# Asymptotic bound of a recursive function

Consider the following procedure computing a dummy function. Which one is a correct asymptotic bound for the running time of F(N) expressed in terms of N?

F(i):
if i<3then
return 0
end if
return F(i−1) + F(i−2)


$• A. O(N) • B. O(N^2) • C.O(2^N) • D. O(N log(N))$

This may seem like a dumb question but I have no idea how to get asymptotic bounds for recursive methods. I got the following recurrence relation: $T(n)=T(n-1)+T(n-2)$ but I'm not sure where to go from here. The answer is supposed to be C.
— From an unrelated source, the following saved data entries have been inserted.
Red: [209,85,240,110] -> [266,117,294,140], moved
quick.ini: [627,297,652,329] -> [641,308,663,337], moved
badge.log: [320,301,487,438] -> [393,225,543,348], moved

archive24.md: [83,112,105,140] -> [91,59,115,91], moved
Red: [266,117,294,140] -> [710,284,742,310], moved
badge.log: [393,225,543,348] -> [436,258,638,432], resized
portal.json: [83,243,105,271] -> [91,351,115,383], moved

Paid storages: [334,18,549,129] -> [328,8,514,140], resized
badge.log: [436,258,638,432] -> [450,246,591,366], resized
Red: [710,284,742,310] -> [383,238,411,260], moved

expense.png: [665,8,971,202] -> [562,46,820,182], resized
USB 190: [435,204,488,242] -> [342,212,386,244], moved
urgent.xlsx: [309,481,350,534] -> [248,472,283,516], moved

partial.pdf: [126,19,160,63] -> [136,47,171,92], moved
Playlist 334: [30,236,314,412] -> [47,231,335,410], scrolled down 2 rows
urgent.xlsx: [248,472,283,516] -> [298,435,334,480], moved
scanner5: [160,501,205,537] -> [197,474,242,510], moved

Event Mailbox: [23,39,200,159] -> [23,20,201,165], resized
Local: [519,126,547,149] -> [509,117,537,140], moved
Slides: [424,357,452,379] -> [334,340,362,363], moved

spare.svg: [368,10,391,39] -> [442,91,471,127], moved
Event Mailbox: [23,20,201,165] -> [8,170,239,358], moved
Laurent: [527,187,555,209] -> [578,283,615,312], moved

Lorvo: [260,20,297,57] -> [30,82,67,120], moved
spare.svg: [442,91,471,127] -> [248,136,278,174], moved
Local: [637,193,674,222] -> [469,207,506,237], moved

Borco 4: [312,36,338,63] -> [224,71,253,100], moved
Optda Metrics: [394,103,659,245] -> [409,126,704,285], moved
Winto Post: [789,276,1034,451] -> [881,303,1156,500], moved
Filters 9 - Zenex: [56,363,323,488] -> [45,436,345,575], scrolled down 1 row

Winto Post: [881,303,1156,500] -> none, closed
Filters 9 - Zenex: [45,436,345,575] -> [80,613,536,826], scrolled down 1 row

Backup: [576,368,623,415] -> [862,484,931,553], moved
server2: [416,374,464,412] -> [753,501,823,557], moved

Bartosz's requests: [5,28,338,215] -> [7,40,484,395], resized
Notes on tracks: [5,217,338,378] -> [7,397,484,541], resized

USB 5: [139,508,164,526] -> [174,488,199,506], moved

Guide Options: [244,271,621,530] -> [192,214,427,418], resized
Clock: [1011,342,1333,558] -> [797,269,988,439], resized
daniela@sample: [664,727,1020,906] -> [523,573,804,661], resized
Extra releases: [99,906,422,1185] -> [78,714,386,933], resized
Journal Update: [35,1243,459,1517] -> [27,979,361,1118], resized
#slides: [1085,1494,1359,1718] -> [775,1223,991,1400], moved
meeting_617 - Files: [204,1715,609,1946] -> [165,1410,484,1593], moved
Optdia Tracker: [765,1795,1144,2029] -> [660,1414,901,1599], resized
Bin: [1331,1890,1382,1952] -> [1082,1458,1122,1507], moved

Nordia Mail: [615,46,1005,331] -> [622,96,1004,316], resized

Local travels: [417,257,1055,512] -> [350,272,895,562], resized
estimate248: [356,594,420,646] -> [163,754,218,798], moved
• F(1)=0. F(2)=0. F(3)=F(2)+F(1)=0. ....So F(i) = 0 for all i >=0. So the best answer is A. Aug 17, 2018 at 2:56
• It showed up on my midterm and the answer was C actually... Aug 17, 2018 at 13:12

The recurrence relation $T(n) = T(n-1) + T(n-2)$, with initial conditions $T(2) = T(1) = 1$, has as solution the Fibonacci numbers, whose asymptotic growth is known to be $\Theta(\phi^n)$, where $\phi = \frac{1+\sqrt{5}}{2} < 2$. The same bound holds for arbitrary positive initial conditions.